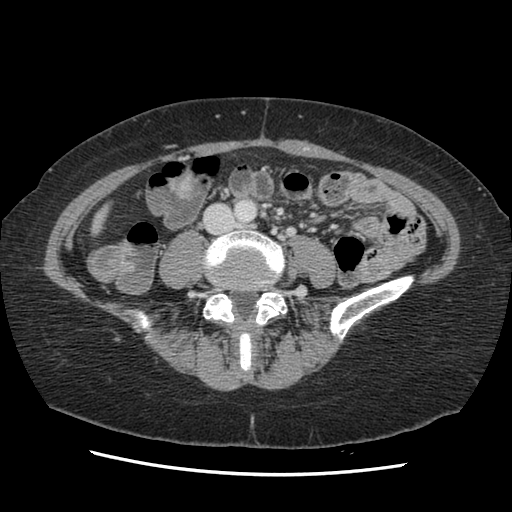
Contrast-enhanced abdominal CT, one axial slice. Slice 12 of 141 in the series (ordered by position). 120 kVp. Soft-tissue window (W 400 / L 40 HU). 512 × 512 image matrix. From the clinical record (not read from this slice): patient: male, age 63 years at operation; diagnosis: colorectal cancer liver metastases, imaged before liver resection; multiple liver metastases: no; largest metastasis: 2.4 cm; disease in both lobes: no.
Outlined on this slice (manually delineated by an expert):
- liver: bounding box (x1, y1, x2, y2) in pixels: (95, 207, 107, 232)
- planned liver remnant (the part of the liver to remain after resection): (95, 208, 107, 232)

==

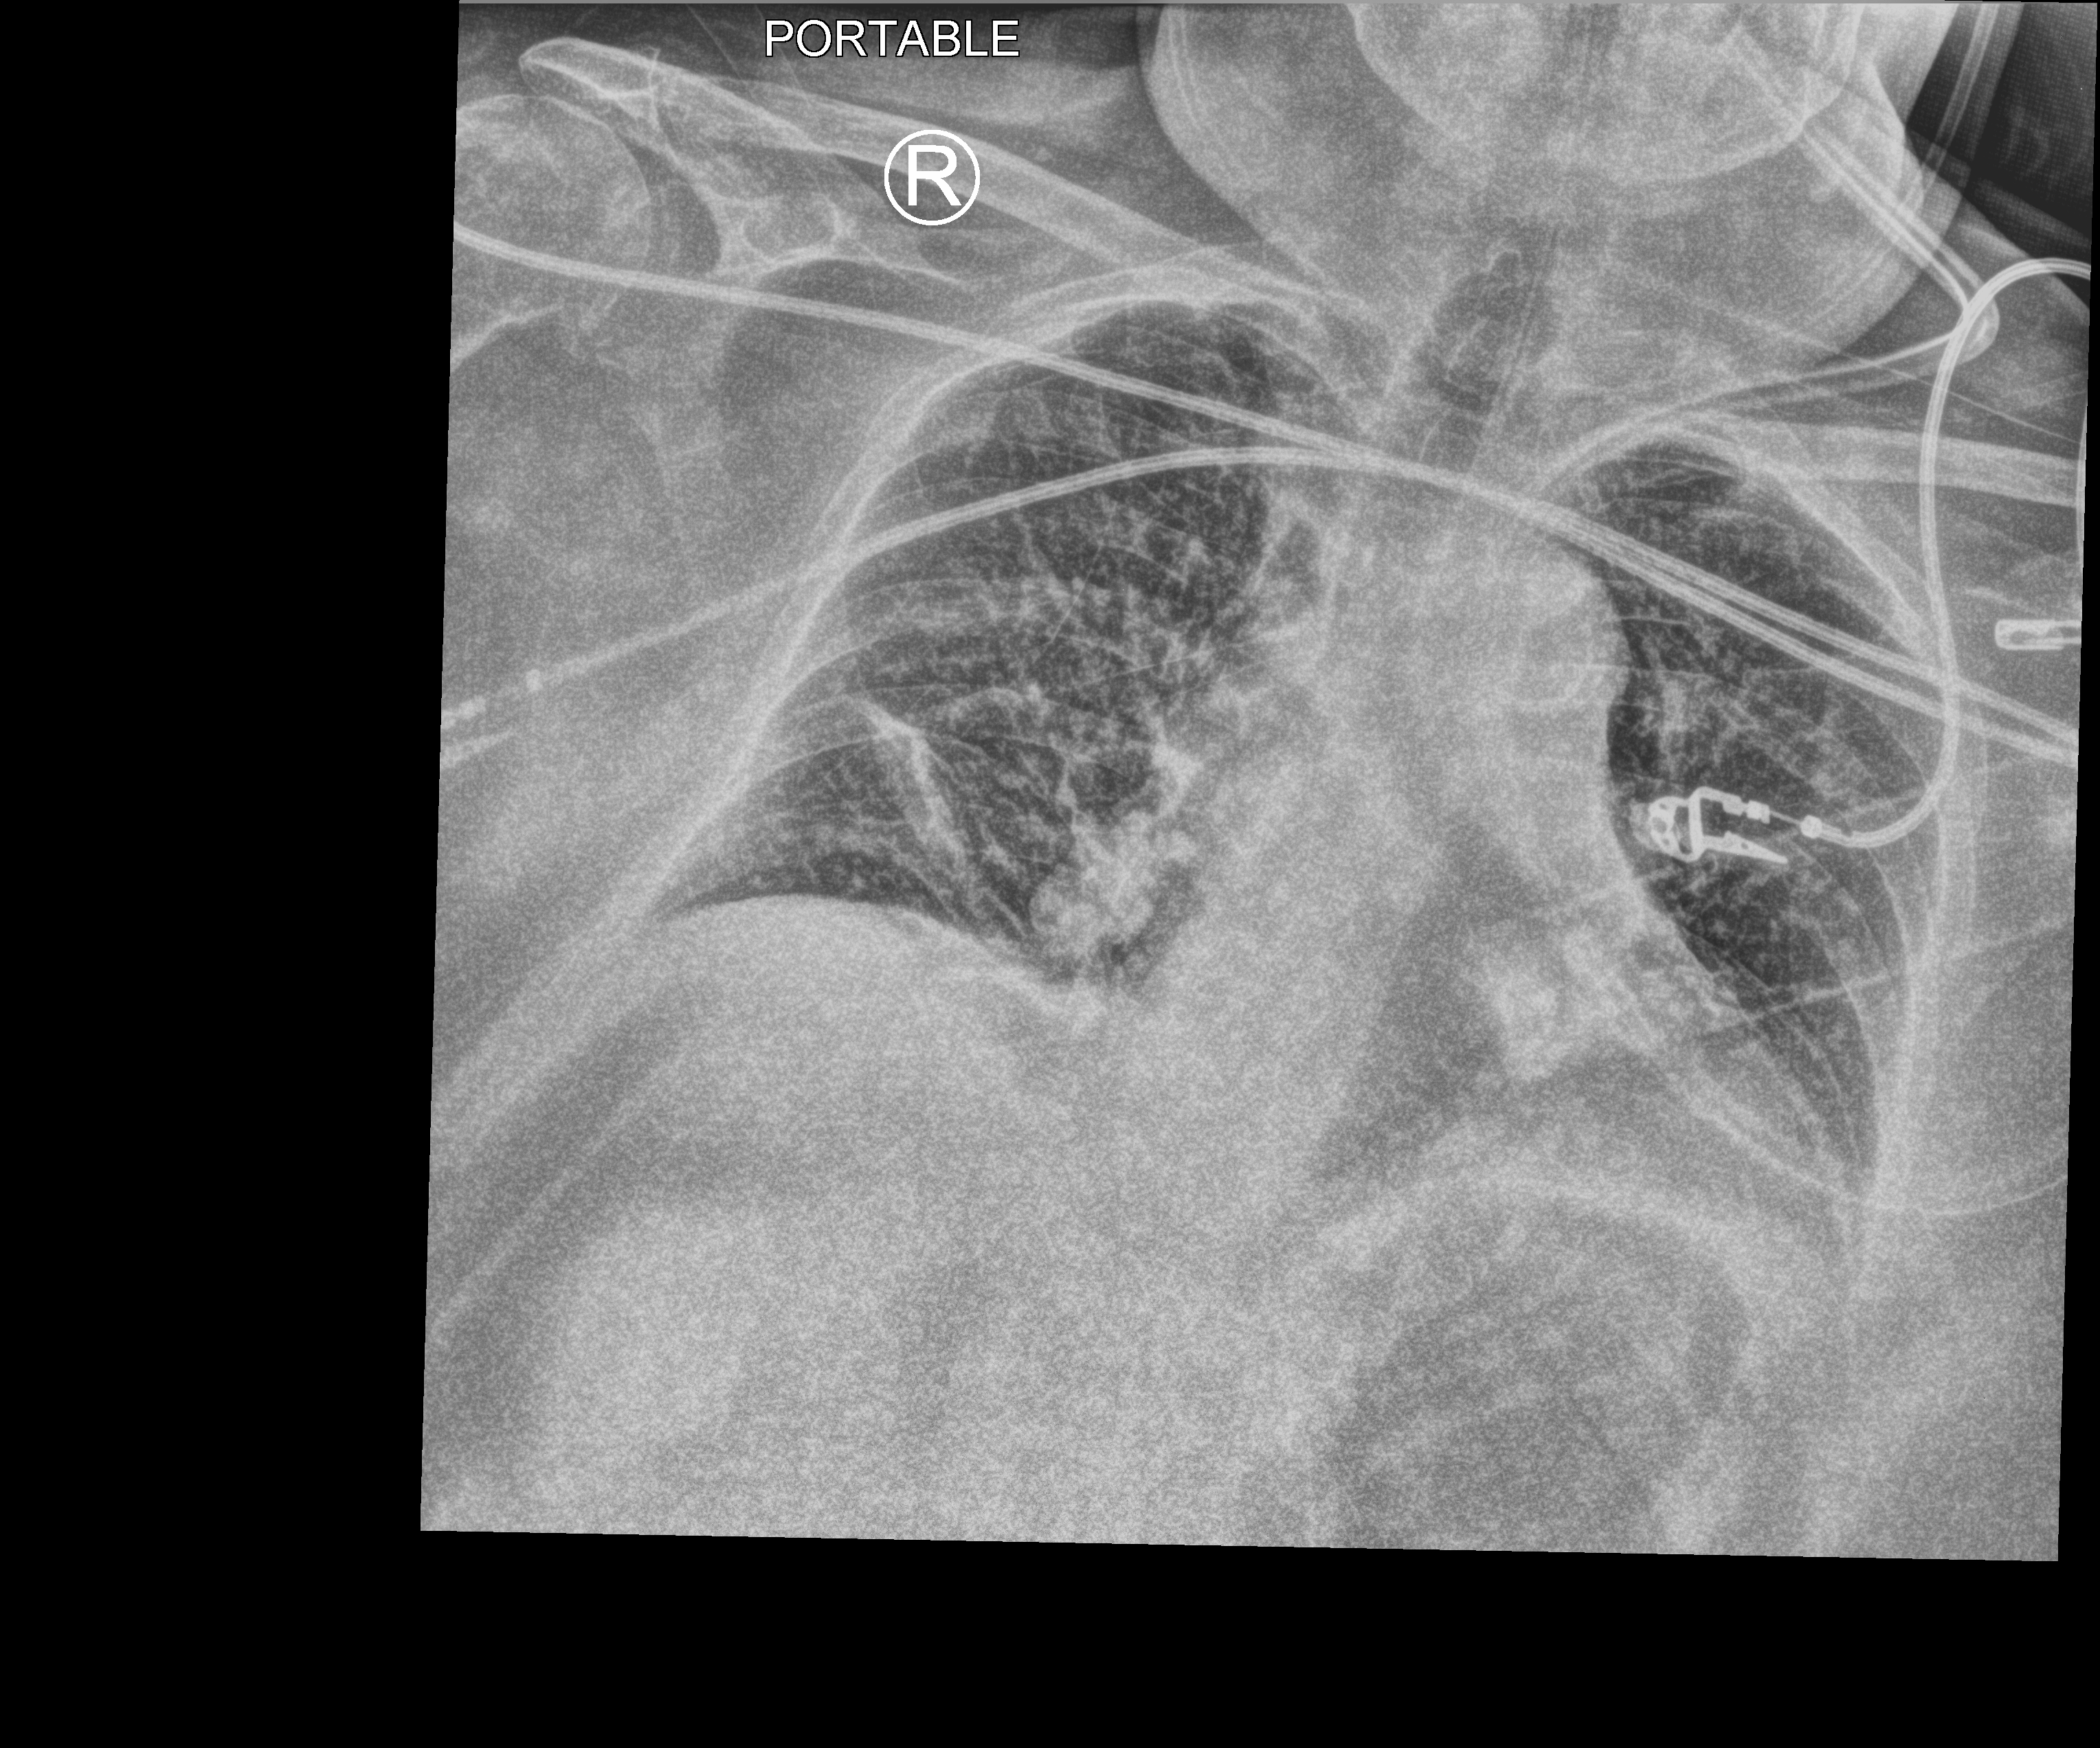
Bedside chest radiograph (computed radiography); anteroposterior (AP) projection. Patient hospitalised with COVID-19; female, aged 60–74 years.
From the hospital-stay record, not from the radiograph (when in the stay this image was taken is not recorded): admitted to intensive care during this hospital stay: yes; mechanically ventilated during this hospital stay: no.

Exercise description
Search the material above for the string "image", and copy every line in which it turns up.

Answer box
Contrast-enhanced abdominal CT, one axial slice. Slice 12 of 141 in the series (ordered by position). 120 kVp. Soft-tissue window (W 400 / L 40 HU). 512 × 512 image matrix. From the clinical record (not read from this slice): patient: male, age 63 years at operation; diagnosis: colorectal cancer liver metastases, imaged before liver resection; multiple liver metastases: no; largest metastasis: 2.4 cm; disease in both lobes: no.
From the hospital-stay record, not from the radiograph (when in the stay this image was taken is not recorded): admitted to intensive care during this hospital stay: yes; mechanically ventilated during this hospital stay: no.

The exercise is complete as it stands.